A replacement nurse at Alta Bates Summit Medical Center in Oakland mistakenly hooked the nutrient solution up to an IV for 66-year-old Judith Ming, instead of to the tube leading to Ming's stomach, the Oakland Tribune reports (http://bit.ly/nYadgj).
The newspaper quotes another nurse who was hired by an Alabama contractor to fill in while many of the hospital's regular nurses were locked out by management following a one-day strike on Thursday. The lockout continued until Tuesday because the hospital had hired 500 replacement nurses for a five-day contract.
"Everything was complete chaos," the nurse, who spoke on condition of anonymity because of patient privacy laws, told the Tribune. "We were thrown in."
Hospital officials have acknowledged Ming, 66, died from a medical error but have not described what happened pending an investigation into Ming's death.
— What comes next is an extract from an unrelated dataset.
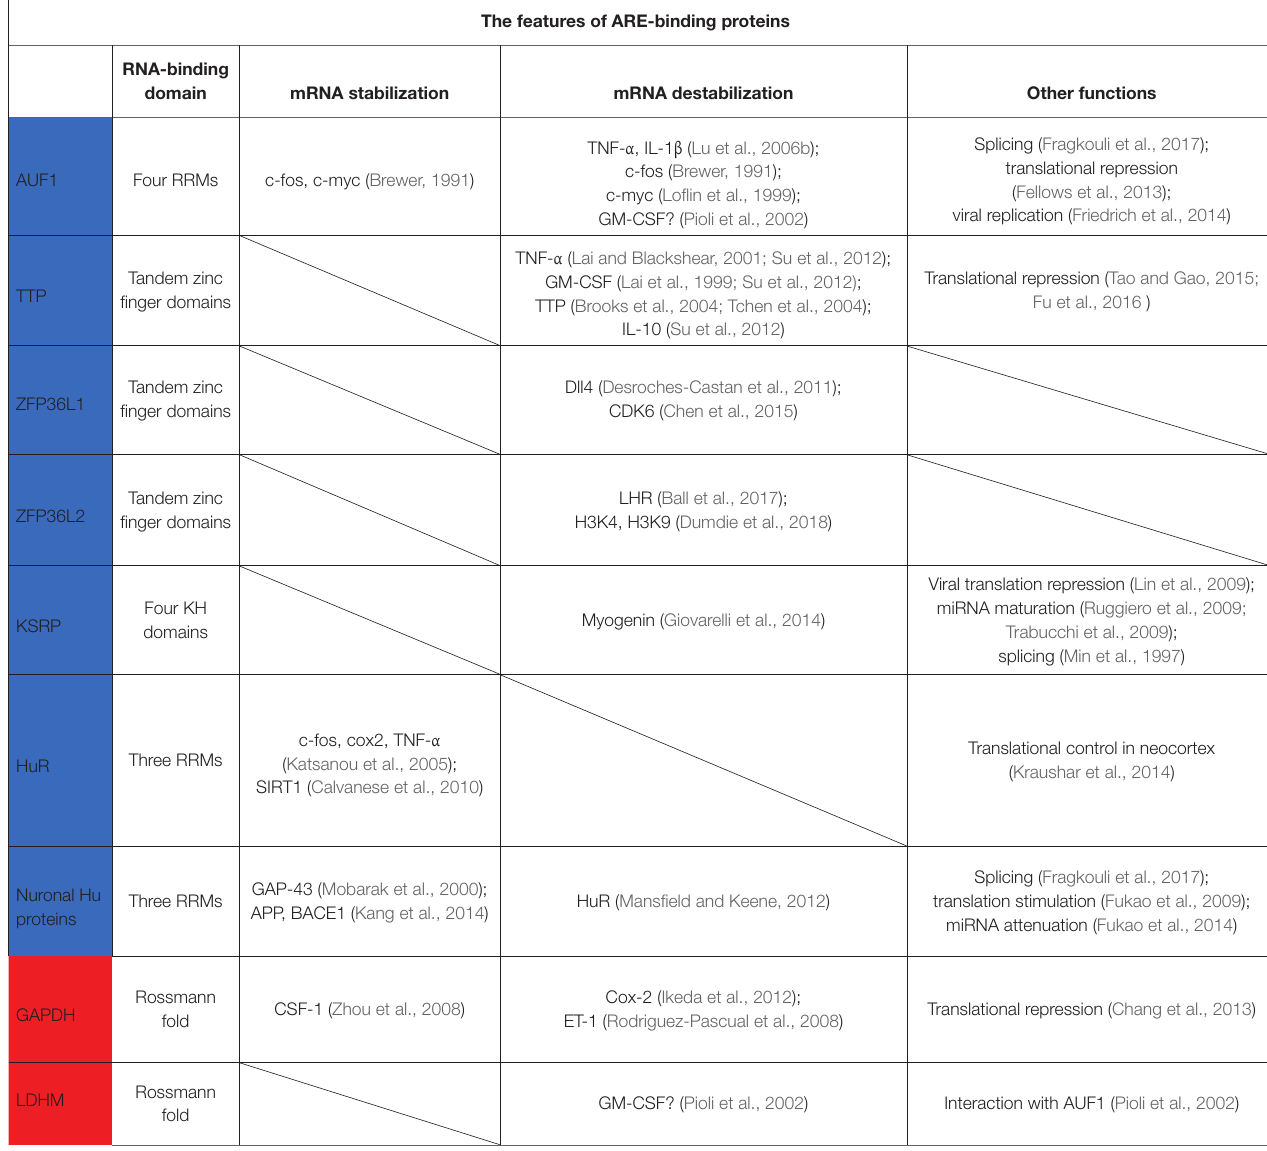
TABLE 1 | The RBDs, targets, and functions of ARE-BPs in this review. RNA-binding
Police have said only that a replacement nurse gave her a non-prescribed dosage of a drug known to be lethal in the manner in which was administered.
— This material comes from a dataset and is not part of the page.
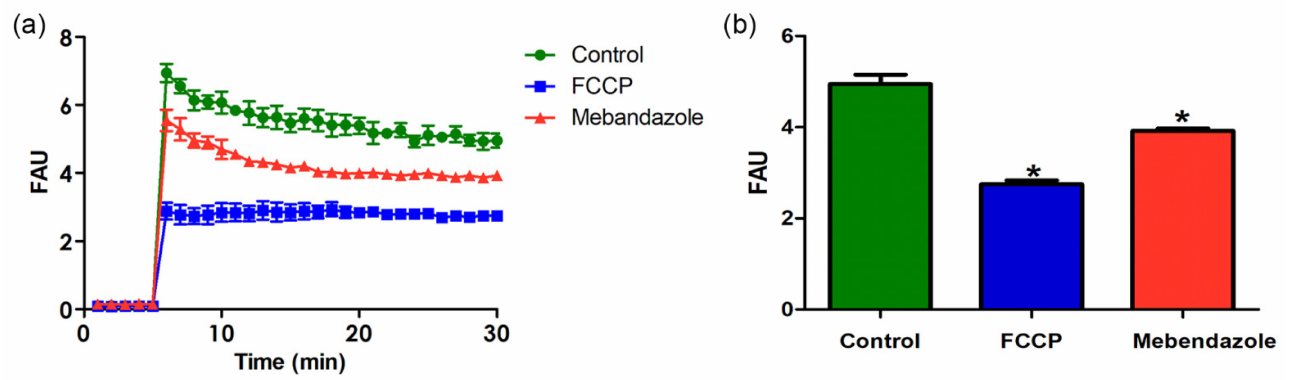
Figure 5. The ∆Ψ m analysis of control (with DMSO only) and H. capsulatum treated with mebendazole was performed using the JC-1 fluorochrome for 30 min. FCCP (1 µ M) was used as a positive control of the depolarization of the mitochondrial membrane. ( a ) Comparisons of the ∆Ψ m values between the different systems in different time points and ( b ) after 30 min of reaction. The results are expressed as fluorescence arbitrary units (FAU). Values represent the mean ± standard deviation of three independent experiments, performed in triplicate. The asterisk represents significant statistical differences (* p < 0.05) (Two-way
The strike was over benefit cuts and other concession the nurses' union says Sutter Health is demanding
Union officials have questioned the qualifications of the replacement nurses that were brought in by the hospital during the lockout. The California Nurses Association provided a negotiation update to its members in which it referred to the improperly administered supplement as "grossly negligent" and an error so outlandish and bizarre" that police had questioned the temporary nurse involved.
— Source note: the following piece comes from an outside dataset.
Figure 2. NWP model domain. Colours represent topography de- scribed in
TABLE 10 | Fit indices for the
Lois Aldrich, who has spent 31 of her 47 years as a nurse at Alta Bates Summit, told The Associated Press Tuesday that a regular nurse would not have made the same mistake.
"That's a task a nurse straight out of nursing school would know not to do."
Carolyn Kemp, a spokeswoman for the hospital, which is part of the Sutter Health network, said they met the same high standards the hospital demands of all its nurses.
"This is a very deep, very intensive investigation that's going on, on many levels," Kemp said.
The death is under investigation by Oakland police, the Alameda County coroner's office and the state Department of Public Health. Ralph Montano, a spokesman with the public health department, said he could not release any details about the investigation because it is still ongoing. Oakland police and the Alameda County coroner's office also declined to release additional information about the case.
Ming's neighbor, C. Cheryl Archer, said her friend was very ill from ovarian cancer but appeared to be gaining strength during a visit about two weeks ago.
"I loved her very much," Archer told the San Francisco Chronicle (http://bit.ly/neKWYk). "She was a lovely person, very sweet and kind."
Archer said she went to visit Ming, who had been hospitalized since July, on Saturday and was told by hospital officials to contact Ming's family. She reached Ming's husband, Jim Ming, who was devastated by the news.
"When you don't have kids and you lose your partner you've had your whole life, I think it's a very difficult time for him," Archer said.